Implementing this turned out to be a miniature nightmare. There are exactly 7900 more lines of code since the alpha release three weeks ago. That’s much more than anticipated.
I still plan on a monthly release cycle – the alpha2 code should be uploaded in about a week. Given the amount of change, the next week will be spent testing.
I originally assumed data could only be two types: single and double precision floating point. This cross-cutting assumption was scattered through the code. The concepts of vector length, floating point precision, and data type were aliased and confused.
The worst part was the interpreter. With only two types, the Cartesian product of types for a binary operator has four combinations (2 x 2 = 4). With four types, there are now 16 combinations (4 x 4 = 16). This is worse when an operator accepts three arguments. Now there are 4 x 4 x 4 = 64 combinations. This is even worse as operations like matrix multiply have four cases: vector * vector; vector * matrix; matrix * vector; matrix * matrix. So that makes 4 x 64 = 256 combinations.
The JIT turned out to be much less work. That was a surprise.
One issue that has become obvious after doing this is code bloat. The API has grown large enough where a single monolithic header file and library is impractical. It needs to be factored into modular components that applications can selectively use. Even if the code bloat is removed, the Chai platform language is big enough where it should be partitioned.
During the long years when C++ was a draft standard, I read of a proposal to have a single massive header file for the entire language. Applications would have a single #include and get the STL and everything else. I don’t know if this could work – but I think everyone has the same gut feeling I do – it seems very wrong.
It’s already March.
My plan for this year is a beta release sometime this summer and a production release by the end of the year. That is not much time at all. The beta should include every major feature in the production 1.0 release.
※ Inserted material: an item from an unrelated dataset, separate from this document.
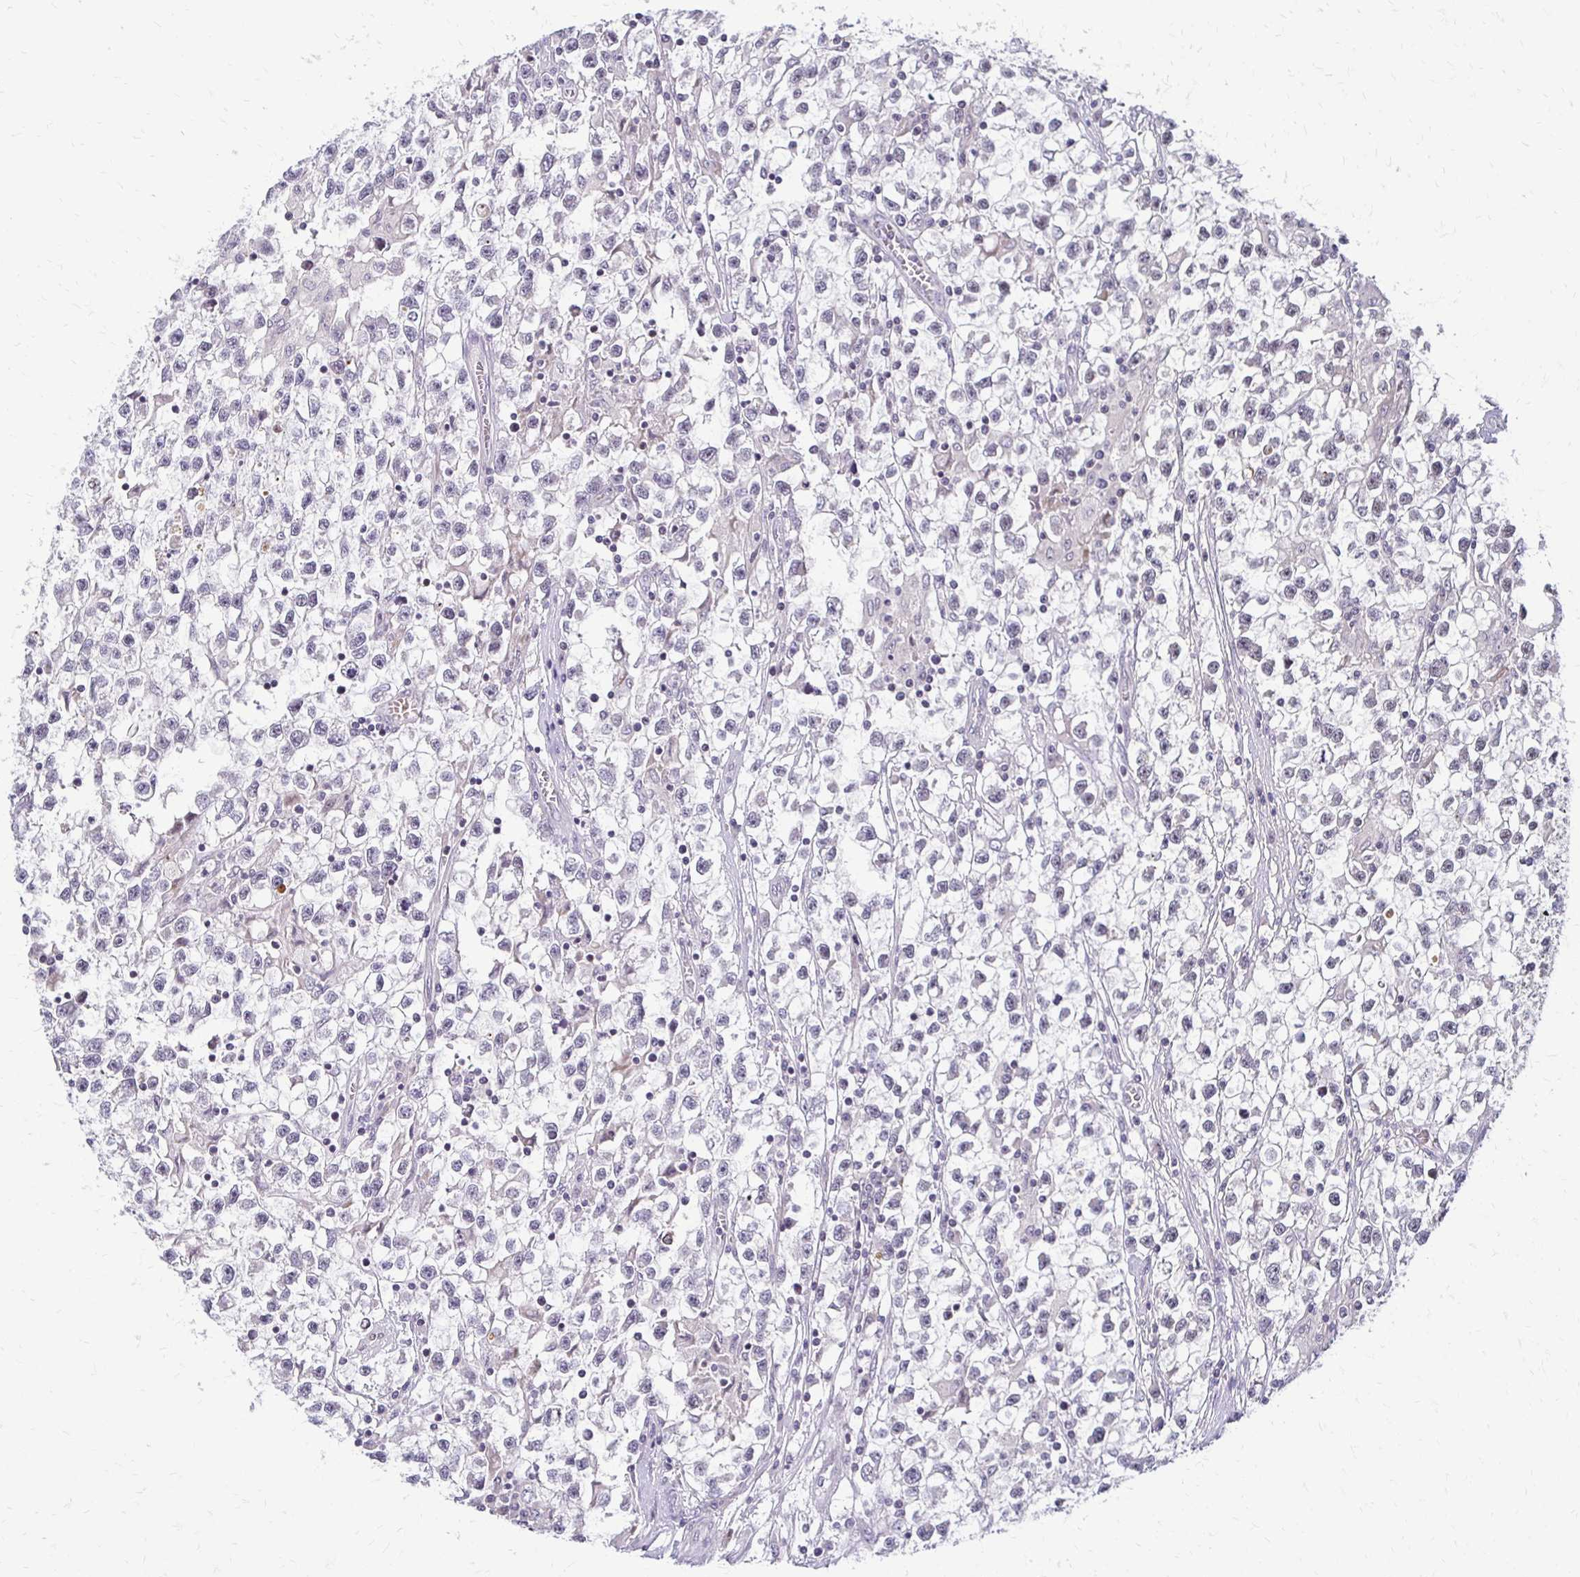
{"staining": {"intensity": "negative", "quantity": "none", "location": "none"}, "tissue": "testis cancer", "cell_type": "Tumor cells", "image_type": "cancer", "snomed": [{"axis": "morphology", "description": "Seminoma, NOS"}, {"axis": "topography", "description": "Testis"}], "caption": "Immunohistochemistry (IHC) photomicrograph of neoplastic tissue: human testis cancer stained with DAB shows no significant protein expression in tumor cells.", "gene": "TRIR", "patient": {"sex": "male", "age": 31}}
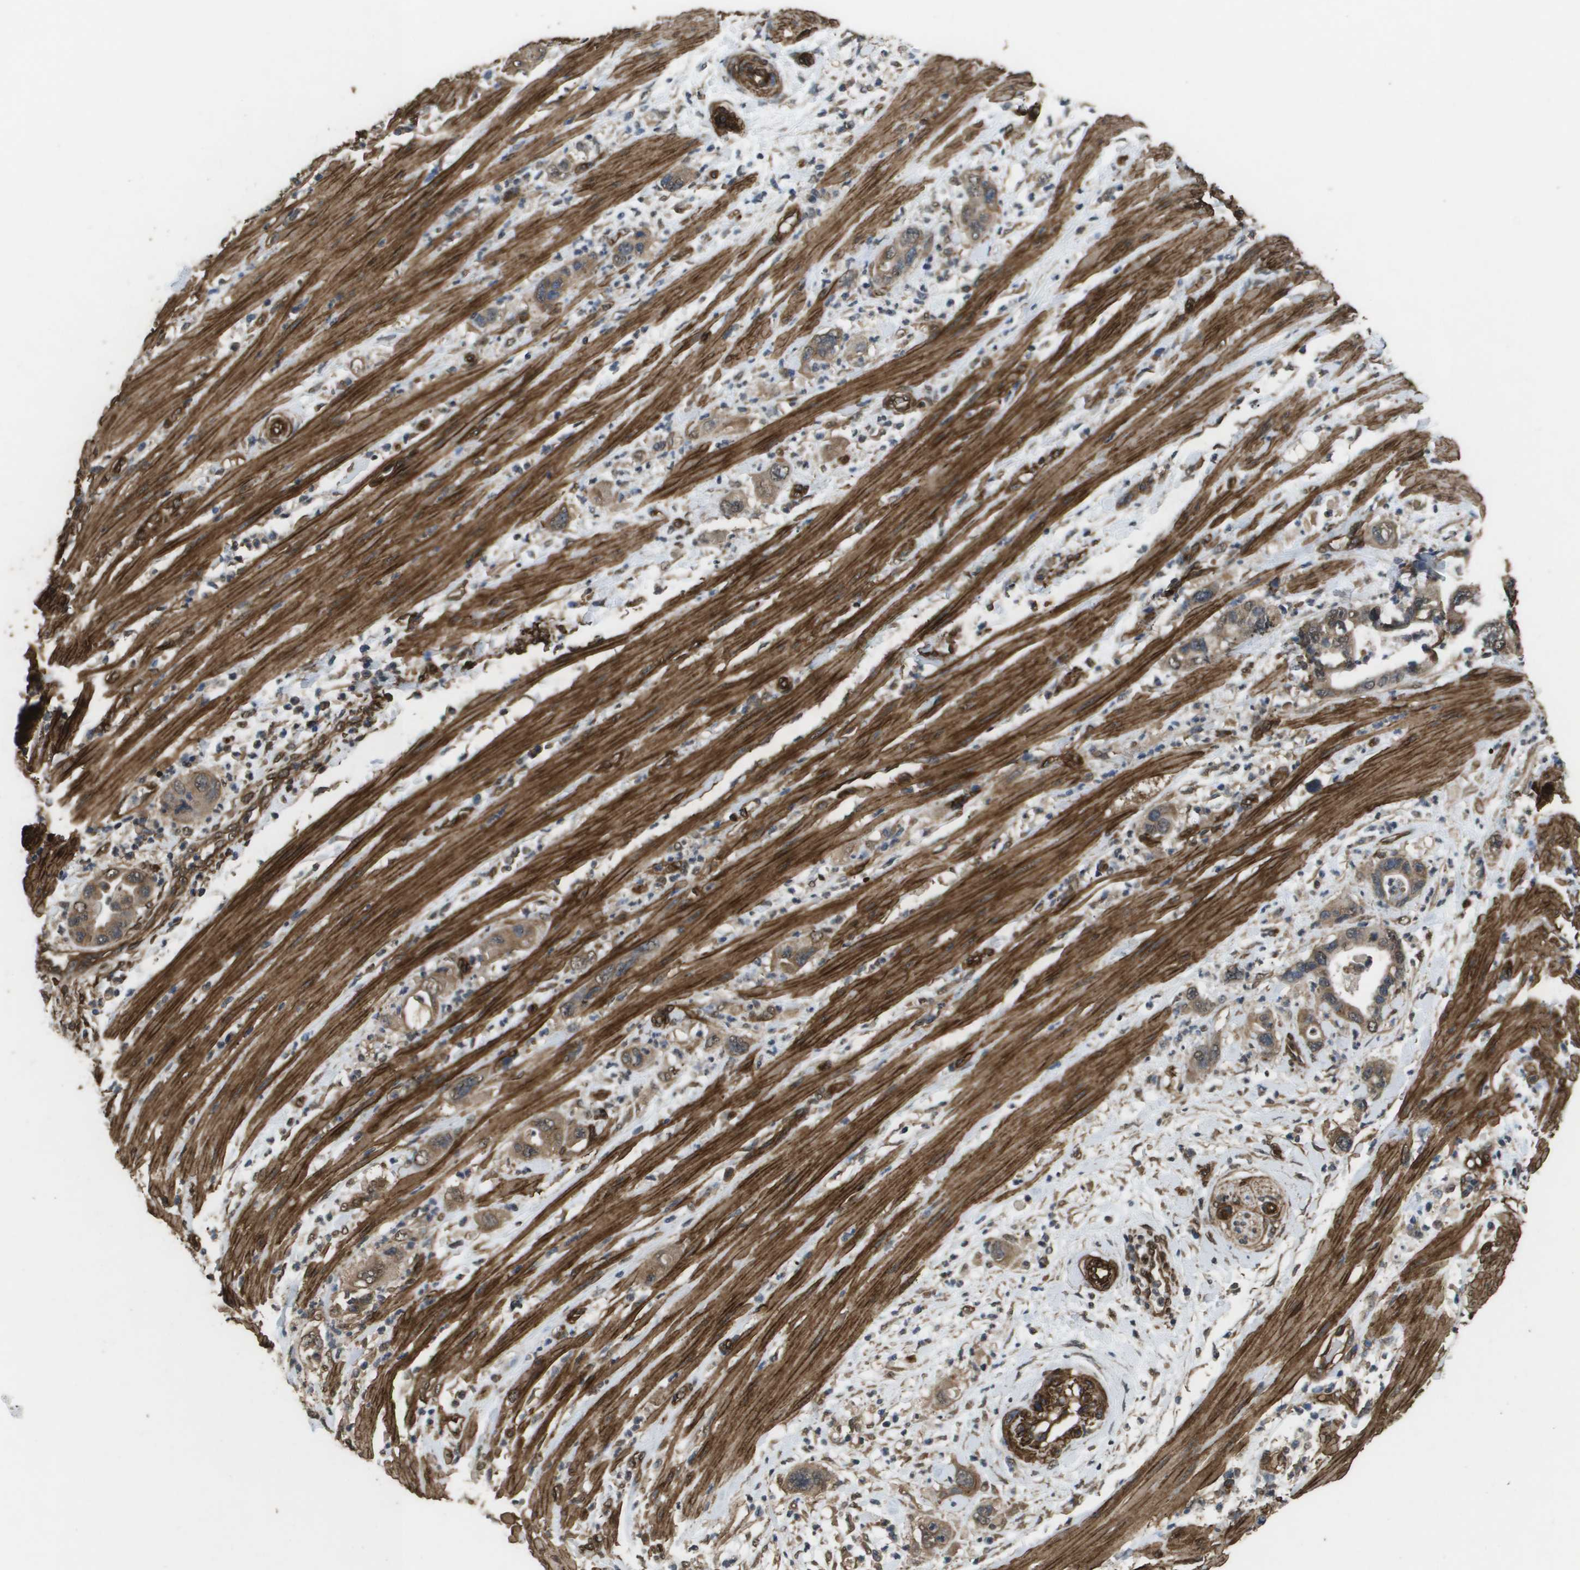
{"staining": {"intensity": "moderate", "quantity": ">75%", "location": "cytoplasmic/membranous"}, "tissue": "pancreatic cancer", "cell_type": "Tumor cells", "image_type": "cancer", "snomed": [{"axis": "morphology", "description": "Adenocarcinoma, NOS"}, {"axis": "topography", "description": "Pancreas"}], "caption": "IHC (DAB (3,3'-diaminobenzidine)) staining of human pancreatic adenocarcinoma shows moderate cytoplasmic/membranous protein expression in about >75% of tumor cells. The protein is shown in brown color, while the nuclei are stained blue.", "gene": "AAMP", "patient": {"sex": "female", "age": 71}}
From the summer beta release to the production release, the focus should be on bug fixing, stability and quality.
So from now until the beta, I will be throwing new features in rapidly.
These features include:
- auto-tuned filter kernels with pre-fetching into local memory (original motivation behind adding integer type support – so the JIT could distinguish constant subscripts in gather operations)
- (pseudo) random number generation
- modularized platform